Сказание о граде Китеже. Эймунтас Някрошюс поставил оперу Римского-Корсакова

Солисты Большого театра Петр Мигунов в роли князя Юрия Всеволодовича и Елена Евсеева в роли Февронии в опере «Сказание о невидимом граде Китеже и деве Февронии» режиссера Эймунтаса Някрошюса в Государственном академическом Большом театре

Большой театр открыл сезон премьерой оперы Николая Римского-Корсакова «Сказание о граде Китеже и святой деве Февронии». Впервые ее увидели в Италии, поскольку это совместная работа Большого театра и оперного театра города Кальяри.

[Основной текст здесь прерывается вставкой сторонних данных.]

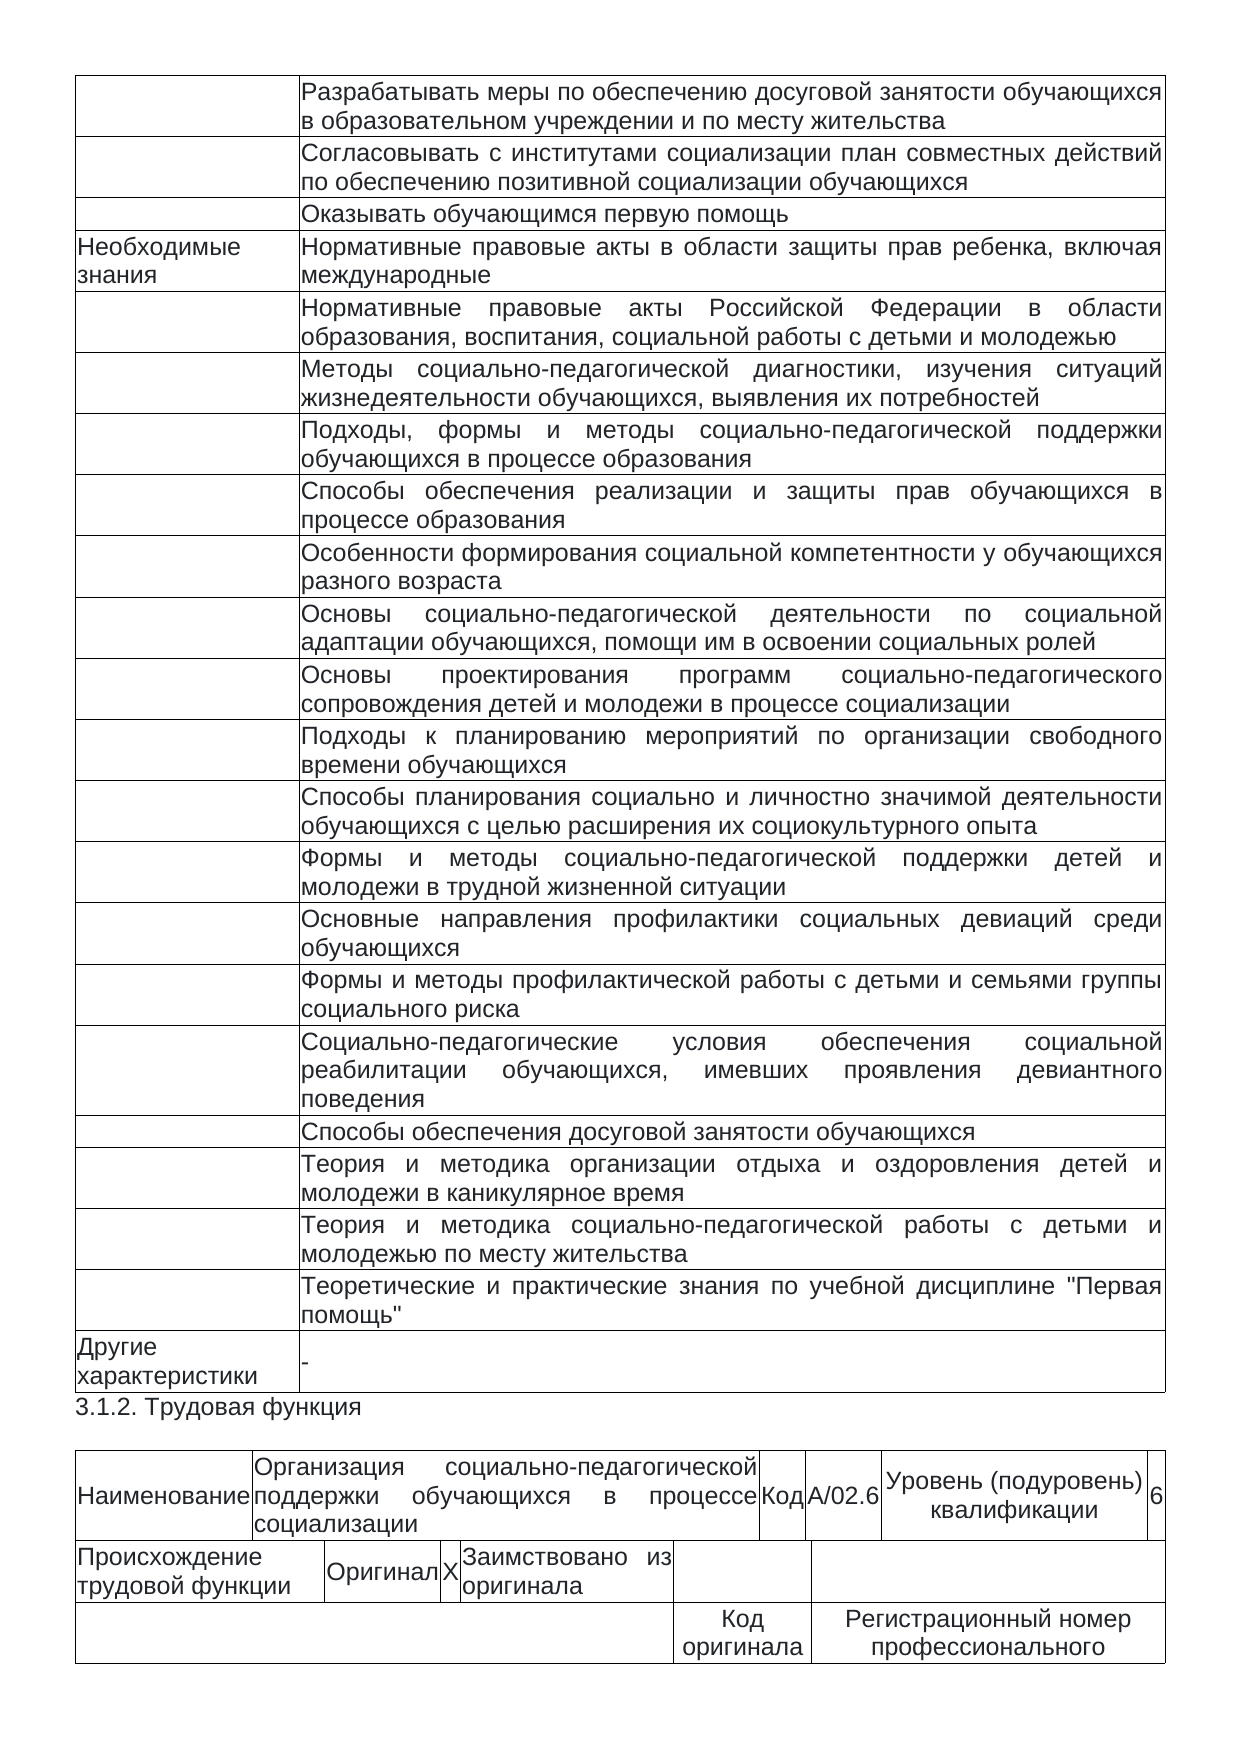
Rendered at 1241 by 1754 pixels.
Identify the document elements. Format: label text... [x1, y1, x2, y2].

Напомню историю: в лесу отшельницей живет дева Феврония, там, волей случая, встречается она с князем Всеволодом, сыном правителя Китежа, и становится его невестой. Но на стольный град наступает орда. И местный пьяница Гришка, убоявшись расправы, указывает врагу путь на Китеж. Феврония молит Господа, чтобы он сделал город со всеми его обитателями невидимым. И молитва ее услышана. В финале Феврония вновь встречается со своим суженым, но происходит это за пределами земной жизни, в исчезнувшем городе, не то на дне озера, не то в чертогах небесных.

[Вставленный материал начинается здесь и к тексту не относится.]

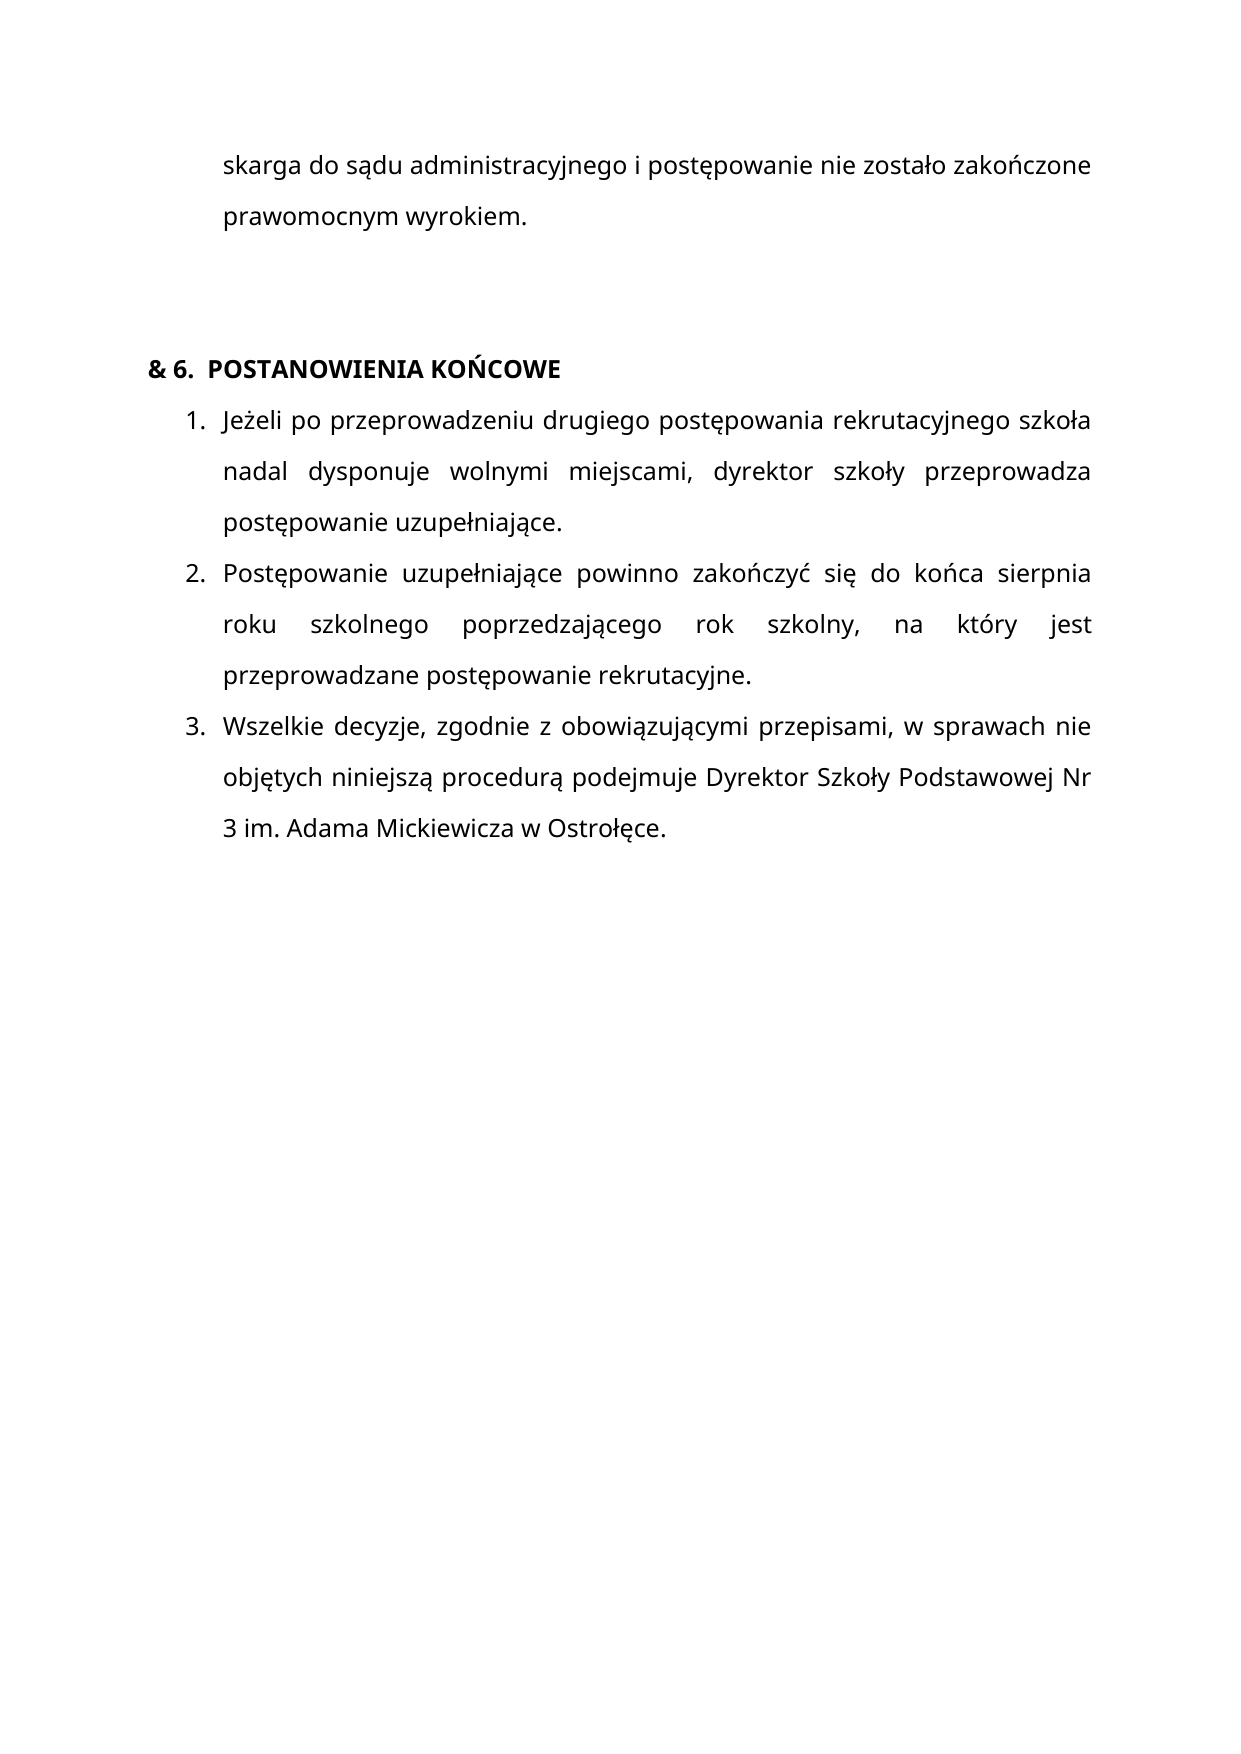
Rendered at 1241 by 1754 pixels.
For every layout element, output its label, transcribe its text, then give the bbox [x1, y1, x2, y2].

text & 6. POSTANOWIENIA KOŃCOWE [148, 352, 1093, 386]
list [185, 148, 1093, 233]
list Jeżeli po przeprowadzeniu drugiego postępowania rekrutacyjnego szkoła nadal dysponuje wolnymi miejscami, dyrektor szkoły przeprowadza postępowanie uzupełniające. [185, 403, 1093, 539]
list Postępowanie uzupełniające powinno zakończyć się do końca sierpnia roku szkolnego poprzedzającego rok szkolny, na który jest przeprowadzane postępowanie rekrutacyjne. [185, 556, 1093, 692]
list Wszelkie decyzje, zgodnie z obowiązującymi przepisami, w sprawach nie objętych niniejszą procedurą podejmuje Dyrektor Szkoły Podstawowej Nr 3 im. Adama Mickiewicza w Ostrołęce. [185, 709, 1093, 845]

Сценические фантазии в поэтическом строе ХХ века


Постановку подготовили к дате — к столетию с того дня, когда опера была впервые показана в Петербурге, в Мариинском театре. Режиссеру — Эймунтасу Някрошюсу — работу над ней предложил музыкальный руководитель театра и дирижер Александр Ведерников. В принципе, приглашение именно этого режиссера оправданно. В драматических спектаклях Някрошюса люди разговаривают, по преимуществу, не друг с другом, а с богами. В его шекспировской трилогии «Гамлет», «Макбет», «Отелло», в его «Фаусте» или двухчастном спектакле по эпической поэме Доннелайтиса языческое сознание сталкивается с христианским, а все предметы материального мира, будь то камни, вода, деревья наделены душой. Сценические фантазии Някрошюса принадлежат поэтическому строю ХХ века. Иными словами, они дисгармоничны. Всполохи мятущихся образов, логическую разгадку которых можно обнаружить при втором или третьем прочтении, но уже при первом — испытать невероятную мощь их воздействия.

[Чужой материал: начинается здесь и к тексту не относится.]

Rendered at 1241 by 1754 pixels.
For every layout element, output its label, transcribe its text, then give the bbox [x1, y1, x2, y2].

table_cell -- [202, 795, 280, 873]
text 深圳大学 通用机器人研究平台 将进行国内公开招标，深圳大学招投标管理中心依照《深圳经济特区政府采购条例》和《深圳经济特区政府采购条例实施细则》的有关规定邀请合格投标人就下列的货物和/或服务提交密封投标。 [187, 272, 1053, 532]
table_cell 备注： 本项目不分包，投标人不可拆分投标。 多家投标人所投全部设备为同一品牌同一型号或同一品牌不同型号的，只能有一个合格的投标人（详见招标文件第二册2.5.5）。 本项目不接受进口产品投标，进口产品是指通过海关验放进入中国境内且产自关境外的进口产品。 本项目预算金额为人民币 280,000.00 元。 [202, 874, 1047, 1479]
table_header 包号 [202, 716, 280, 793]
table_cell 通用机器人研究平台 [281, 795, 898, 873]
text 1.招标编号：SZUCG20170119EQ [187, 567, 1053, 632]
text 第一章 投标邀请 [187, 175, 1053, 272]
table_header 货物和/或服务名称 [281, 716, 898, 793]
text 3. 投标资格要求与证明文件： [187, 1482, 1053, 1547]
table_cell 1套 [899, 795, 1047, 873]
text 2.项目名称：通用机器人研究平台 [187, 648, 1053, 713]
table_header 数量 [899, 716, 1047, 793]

Някрошюс строит свои спектакли из праматериалов — дерева, камня, железа, огня, воды, земли. Он видит людей-птиц, людей-растений или людей-зверей. Он воспроизводит на сцене языческие ритуалы. Три сестры в финале его спектакля трепещут над бревенчатыми срубами маленьких колодцев, как дриады, Эринии, жрицы или черные птицы смерти.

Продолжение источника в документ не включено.